Texto orginal publicado en Gran Angular : https://bit.ly/2ATdDwH
Historiador e investigador del Instituto de Estudios Peruanos, IEP.
Con la expresión “reforma institucional”, a la que también se refieren con “reformas de segunda generación” y recientemente con “el fin de las cuerdas separadas”, se quiere indicar que después de las reformas de estabilización y liberalización de la economía de los noventa (privatizaciones, reinserción en el mercado internacional, etc.), corresponde implementar aquellas reformas que optimicen el funcionamiento de las instituciones estatales: la reingeniería organizacional de la administración pública, la profesionalización de la burocracia y su adecuación a un régimen laboral estandarizado, así como el fortalecimiento de los sectores de salud, educación, transporte y seguridad que son los que afectan directamente la vida de los ciudadanos.
Es decir, mientras que las “reformas de primera generación” crearon el entorno favorable a la inversión privada, el desarrollo empresarial y el crecimiento del Producto Bruto Interno (PBI), las de “segunda generación” favorecerían la calidad de vida de la población, cerrando la “brecha institucional” y acercándonos a las sociedades de clase media. Planteada la situación de esta manera, el problema se reduce a un asunto de “reforma” dentro del propio sistema, de manera que el “orden neoliberal” queda reguardado del cuestionamiento de sus presupuestos básicos. Evidentemente, estamos ante un “caramelo ideológico”, una “falsa consciencia”, permítanme el arcaísmo, que encubre el problema y justifica nuestra aversión a las innovaciones. La pregunta que salta inmediatamente es, ¿por qué demora tanto implementar estas reformas?, ¿por qué los tecnócratas y neoliberales que controlaron el Estado durante el fujimorismo, no realizaron dichas reformas institucionales? ¿Y por qué los gobiernos del período posfujimorista, pese al crecimiento espectacular de los últimos años, tampoco lograron implementarlos?

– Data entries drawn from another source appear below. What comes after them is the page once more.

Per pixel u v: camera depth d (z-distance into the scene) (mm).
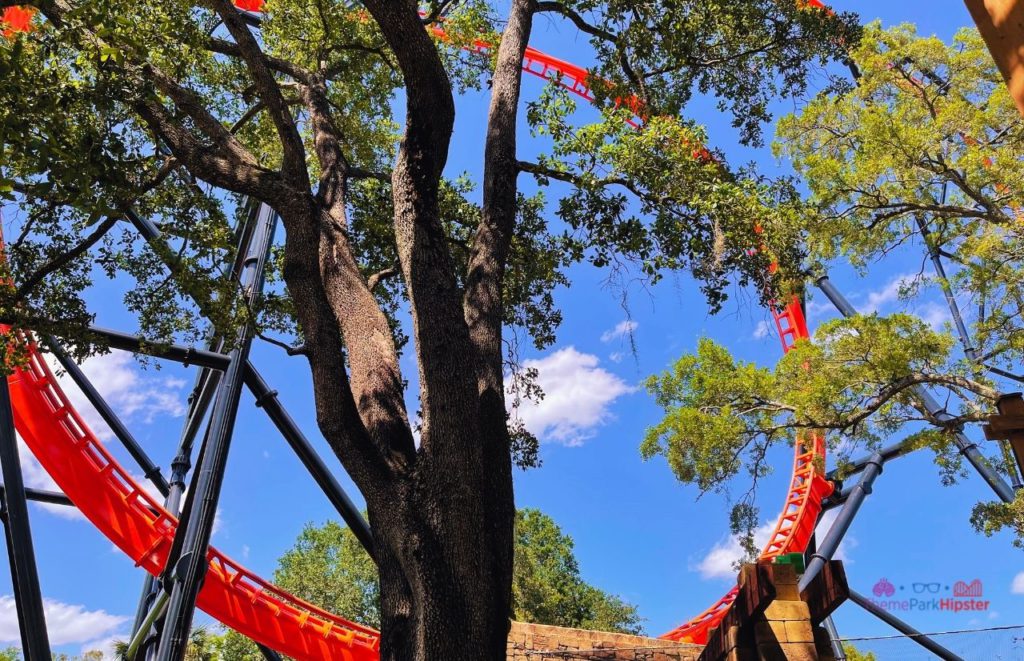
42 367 18703
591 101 11188
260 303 10812
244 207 13672
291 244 7102
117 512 18641
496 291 7500
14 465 15078
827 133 19656
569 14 10398
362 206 12852
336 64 12734
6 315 7953
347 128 14312
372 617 40156
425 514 5781
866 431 17422
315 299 6777
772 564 9578
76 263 9406
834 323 16891
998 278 17203
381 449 6258
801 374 17156
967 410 16875
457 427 6059
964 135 17625
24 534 14734
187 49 9062
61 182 7246
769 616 9367
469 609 5543
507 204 8086
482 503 5977
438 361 6246
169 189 9469
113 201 7793
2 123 6387
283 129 7594
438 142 6898
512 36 9102
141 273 9977
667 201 8664
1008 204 17641
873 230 18391
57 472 18250
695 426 16734
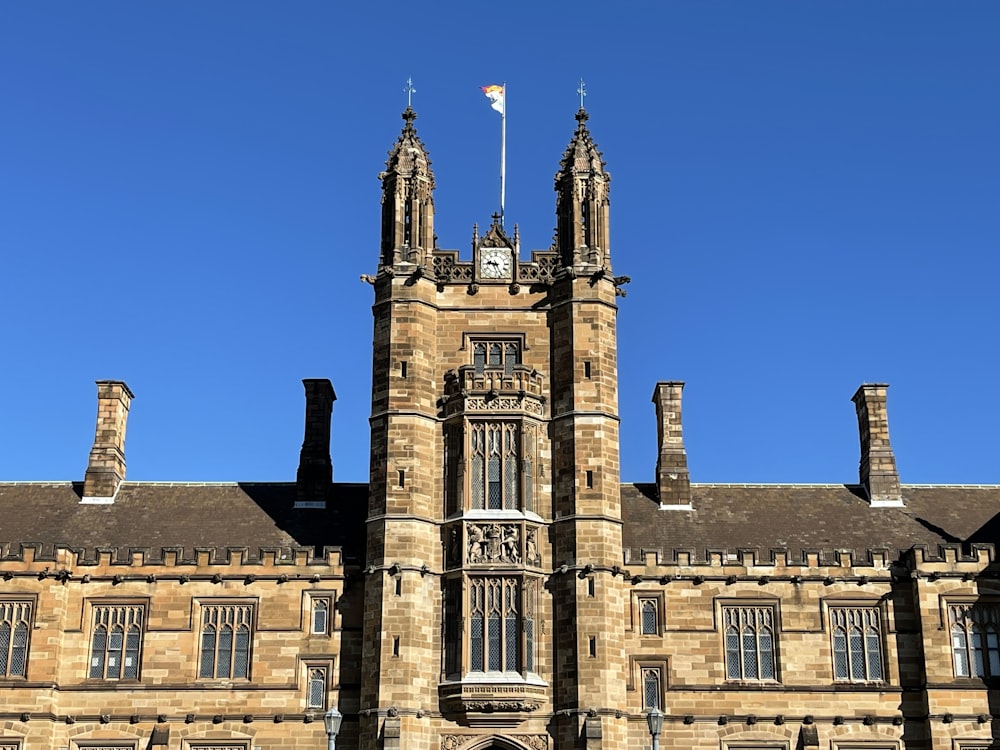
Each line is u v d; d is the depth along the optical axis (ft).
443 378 200.95
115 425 220.02
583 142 211.61
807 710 189.16
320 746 186.39
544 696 183.21
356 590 193.67
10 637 189.16
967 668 189.78
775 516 211.82
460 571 187.73
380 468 194.49
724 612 194.08
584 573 186.91
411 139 212.64
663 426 218.79
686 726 188.24
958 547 194.59
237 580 193.67
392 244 206.28
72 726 186.39
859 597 194.70
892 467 218.59
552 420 198.29
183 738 186.39
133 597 192.65
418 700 182.50
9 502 213.46
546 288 205.05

Pues bien, a esta altura de los hechos, debería resultar evidente que dichas reformas no se implementarán, por lo menos en el corto plazo, y que la situación que estamos viviendo es la “manera neoliberal” de organizar la economía y la sociedad: fortalecimiento de aquellas instituciones funcionales a la estabilidad de la economía y al mundo de los negocios (las denominadas “islas de eficiencia”: MEF, BCRP, la SBS, etc.), mientras que las instituciones vinculadas a los servicios sociales carecen de la infraestructura y de los recursos humanos necesarios para un funcionamiento profesional y eficiente. Y es que la reforma institucional implicaría la modificación del “esquema neoliberal”, en un punto en el que difícilmente harán concesiones: la política tributaria.
Como sabemos, el Perú es uno de los países con la menor recaudación tributaria de América Latina: alrededor del 15% del PBI. Cualquier reforma tendrá que elevar la presión fiscal porque no hay reforma institucional sin caja. Y es que, permítanme el defecto de historiador, la experiencia histórica señala que los países que lograron la modernización de sus instituciones son aquellos que construyeron un aparato fiscal capaz de recaudar impuestos del sector empresarial.[1]
En el Perú, los ideólogos neoliberales nos han convencido que la elevación tributaria ahuyenta las inversiones, por lo cual la reforma institucional se mantiene en la esfera de la retórica y es constante postergada la solución de los diversos problemas en educación, salud y seguridad que afectan a la ciudadanía e impiden nuestro afianzamiento como nación.
De otro lado, existe una relación entre economía e institucionalidad sobre la cual es imprescindible detenernos: por lo general, los países que se constituyeron como naciones modernas son aquellos que modernizaron sus economías, es decir, que promovieron las manufacturas y tecnificaron sus agriculturas. El Perú, en cambio, persiste en la exportación de materias primas y la mayoría de la población se emplea en el sector informal, en el que debemos incluir las actividades ilegales, como el contrabando y la minería ilícita. Difícilmente se pueden construir instituciones modernas sobre esta estructura económica y social.
La reforma institucional, entonces, no puede hacerse aisladamente. No existe experiencia histórica de naciones con instituciones sólidas, sin una economía relativamente industrializada y tecnificada, y sin un aparato fiscal capaz de recaudar los recursos necesarios para el funcionamiento eficiente del Estado. En este sentido, hablar de reformas de segunda generación, sin modernizar y formalizar, y sin elevar la recaudación fiscal, es un mito.